Phase I of Lucasfilm Publishing’s ambitious multi-platform initiative Star Wars: The High Republic is wrapping up today with the release of some new comic books from Marvel, but before I dive into those I want to catch up on last week’s release of the concluding issue of IDW’s Star Wars: The High Republic Adventures, which I missed due to the Star Wars: Galactic Starcruiser media event at Walt Disney World.
I feel like I’ve been tough on the tone of Daniel José Older’s writing occasionally over the past couple years, but one thing he is undeniably excellent at is gradually making his readers care about and become invested in the characters in his stories. That’s become very true of Jedi Padawan Lula Talisola and her Force-sensitive (but non-Jedi) friend / eventual love interest Zeen Mrala, who are the two leads of this comic.
The High Republic Adventures #13 opens with Zeen and Lula having worked together with some other Jedi companions to capture Zeen’s childhood best friend Krix Kamerat, who was captured and recruited by the ruthless band of marauders known at the Nihil at the same point that Zeen fell in with the Jedi Order– around the time of the Great Disaster which launched The High Republic’s overarching narrative. On their way back to the Jedi cruiser the Star Hopper, Lula is pulled aside by Master Torban “Buckets of Blood” Buck and asked if she feels she’s ready to become a full-fledged Jedi Knight. Knowing that her feelings for Zeen conflict with the Jedi rule of non-attachment, Lula hesitantly responds that she’s genuinely not sure, and then on the Star Hopper we get more of the tense interrogation scene between Zeen and Krix that we saw parts of in Older’s recent young-adult novel Star Wars: The High Republic – Midnight Horizon. Meanwhile, a new class of younglings is introduced into the group, and Qort becomes an immediate mentor to another member of his Aloxian species.

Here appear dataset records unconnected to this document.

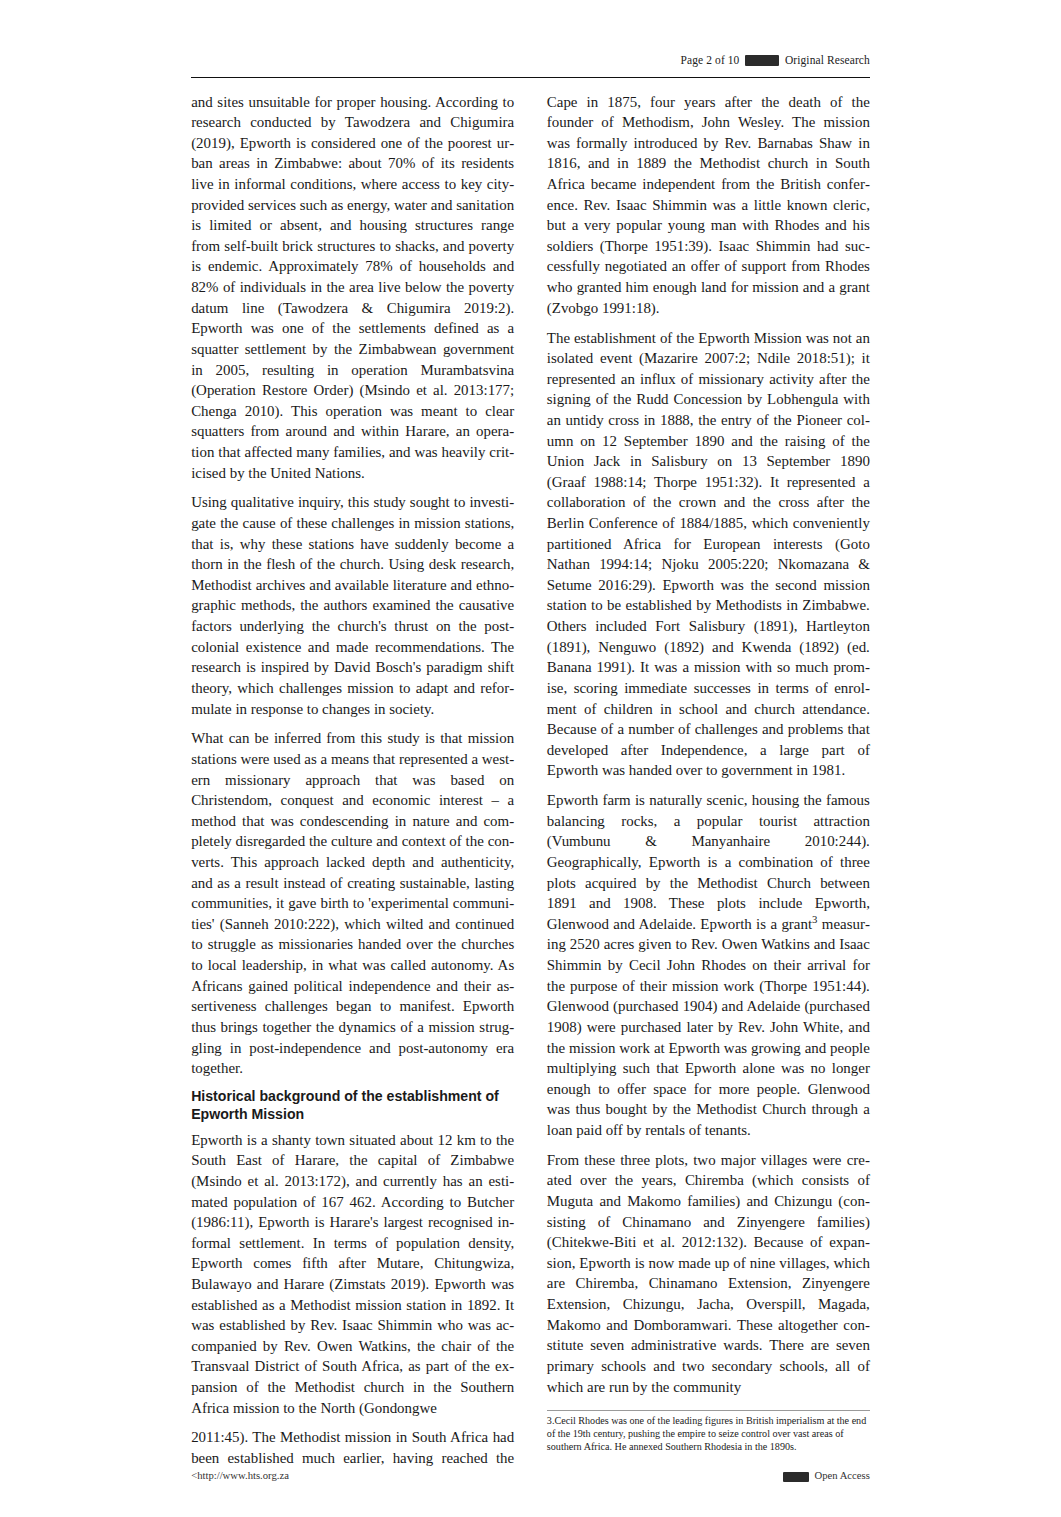Page 2 of 10 Original Research
and sites unsuitable for proper housing. According to research conducted by Tawodzera and Chigumira (2019), Epworth is considered one of the poorest urban areas in Zimbabwe: about 70% of its residents live in informal conditions, where access to key city-provided services such as energy, water and sanitation is limited or absent, and housing structures range from self-built brick structures to shacks, and poverty is endemic. Approximately 78% of households and 82% of individuals in the area live below the poverty datum line (Tawodzera & Chigumira 2019:2). Epworth was one of the settlements defined as a squatter settlement by the Zimbabwean government in 2005, resulting in operation Murambatsvina (Operation Restore Order) (Msindo et al. 2013:177; Chenga 2010). This operation was meant to clear squatters from around and within Harare, an operation that affected many families, and was heavily criticised by the United Nations.
Using qualitative inquiry, this study sought to investigate the cause of these challenges in mission stations, that is, why these stations have suddenly become a thorn in the flesh of the church. Using desk research, Methodist archives and available literature and ethnographic methods, the authors examined the causative factors underlying the church's thrust on the post-colonial existence and made recommendations. The research is inspired by David Bosch's paradigm shift theory, which challenges mission to adapt and reformulate in response to changes in society.
What can be inferred from this study is that mission stations were used as a means that represented a western missionary approach that was based on Christendom, conquest and economic interest – a method that was condescending in nature and completely disregarded the culture and context of the converts. This approach lacked depth and authenticity, and as a result instead of creating sustainable, lasting communities, it gave birth to 'experimental communities' (Sanneh 2010:222), which wilted and continued to struggle as missionaries handed over the churches to local leadership, in what was called autonomy. As Africans gained political independence and their assertiveness challenges began to manifest. Epworth thus brings together the dynamics of a mission struggling in post-independence and post-autonomy era together.
Historical background of the establishment of Epworth Mission
Epworth is a shanty town situated about 12 km to the South East of Harare, the capital of Zimbabwe (Msindo et al. 2013:172), and currently has an estimated population of 167 462. According to Butcher (1986:11), Epworth is Harare's largest recognised informal settlement. In terms of population density, Epworth comes fifth after Mutare, Chitungwiza, Bulawayo and Harare (Zimstats 2019). Epworth was established as a Methodist mission station in 1892. It was established by Rev. Isaac Shimmin who was accompanied by Rev. Owen Watkins, the chair of the Transvaal District of South Africa, as part of the expansion of the Methodist church in the Southern Africa mission to the North (Gondongwe
2011:45). The Methodist mission in South Africa had been established much earlier, having reached the Cape in 1875, four years after the death of the founder of Methodism, John Wesley. The mission was formally introduced by Rev. Barnabas Shaw in 1816, and in 1889 the Methodist church in South Africa became independent from the British conference. Rev. Isaac Shimmin was a little known cleric, but a very popular young man with Rhodes and his soldiers (Thorpe 1951:39). Isaac Shimmin had successfully negotiated an offer of support from Rhodes who granted him enough land for mission and a grant (Zvobgo 1991:18).
The establishment of the Epworth Mission was not an isolated event (Mazarire 2007:2; Ndile 2018:51); it represented an influx of missionary activity after the signing of the Rudd Concession by Lobhengula with an untidy cross in 1888, the entry of the Pioneer column on 12 September 1890 and the raising of the Union Jack in Salisbury on 13 September 1890 (Graaf 1988:14; Thorpe 1951:32). It represented a collaboration of the crown and the cross after the Berlin Conference of 1884/1885, which conveniently partitioned Africa for European interests (Goto Nathan 1994:14; Njoku 2005:220; Nkomazana & Setume 2016:29). Epworth was the second mission station to be established by Methodists in Zimbabwe. Others included Fort Salisbury (1891), Hartleyton (1891), Nenguwo (1892) and Kwenda (1892) (ed. Banana 1991). It was a mission with so much promise, scoring immediate successes in terms of enrolment of children in school and church attendance. Because of a number of challenges and problems that developed after Independence, a large part of Epworth was handed over to government in 1981.
Epworth farm is naturally scenic, housing the famous balancing rocks, a popular tourist attraction (Vumbunu & Manyanhaire 2010:244). Geographically, Epworth is a combination of three plots acquired by the Methodist Church between 1891 and 1908. These plots include Epworth, Glenwood and Adelaide. Epworth is a grant3 measuring 2520 acres given to Rev. Owen Watkins and Isaac Shimmin by Cecil John Rhodes on their arrival for the purpose of their mission work (Thorpe 1951:44). Glenwood (purchased 1904) and Adelaide (purchased 1908) were purchased later by Rev. John White, and the mission work at Epworth was growing and people multiplying such that Epworth alone was no longer enough to offer space for more people. Glenwood was thus bought by the Methodist Church through a loan paid off by rentals of tenants.
From these three plots, two major villages were created over the years, Chiremba (which consists of Muguta and Makomo families) and Chizungu (consisting of Chinamano and Zinyengere families) (Chitekwe-Biti et al. 2012:132). Because of expansion, Epworth is now made up of nine villages, which are Chiremba, Chinamano Extension, Zinyengere Extension, Chizungu, Jacha, Overspill, Magada, Makomo and Domboramwari. These altogether constitute seven administrative wards. There are seven primary schools and two secondary schools, all of which are run by the community
3.Cecil Rhodes was one of the leading figures in British imperialism at the end of the 19th century, pushing the empire to seize control over vast areas of southern Africa. He annexed Southern Rhodesia in the 1890s.
<http://www.hts.org.za Open Access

I loved seeing Lula wrestling with her feelings for Zeen and weighing the possibilities that lay ahead for her in the future, as Older deals with the intricacies and implications inherent in the Jedi code. This is something that I had really hoped the author would deal with once the shared emotions between the two characters started being implied, and that arc definitely pays off here as this chapter of The High Republic comes to an end. It’s funny that both The Mandalorian-verse on Disney+ and this publishing initiative set a couple hundred years earlier in the timeline are both exploring what it means to be “detached” and why the concepts of love, intimate bonds, and even platonic affection are at odds with the Jedi way of life. By the end of this story I found myself sincerely curious about what choices Lula will make as she continues down her path, and how the question of her relationship with Zeen will be resolved. To me that’s a mark of a well-written story, but as with any successfully executed tease, we’re going to have to wait a bit to see it continue. As you may know the next step for The High Republic will be one an additional 150 years into the past, before many of these characters were even born. I’m sure we’ll get more of Lula Talisola, Zeen Mrala, and their Jedi friends once Phase III comes around, but until then we’ll simply have to wonder where their particular fates will lie.
Star Wars: The High Republic Adventures #13 is available now wherever comic books are sold.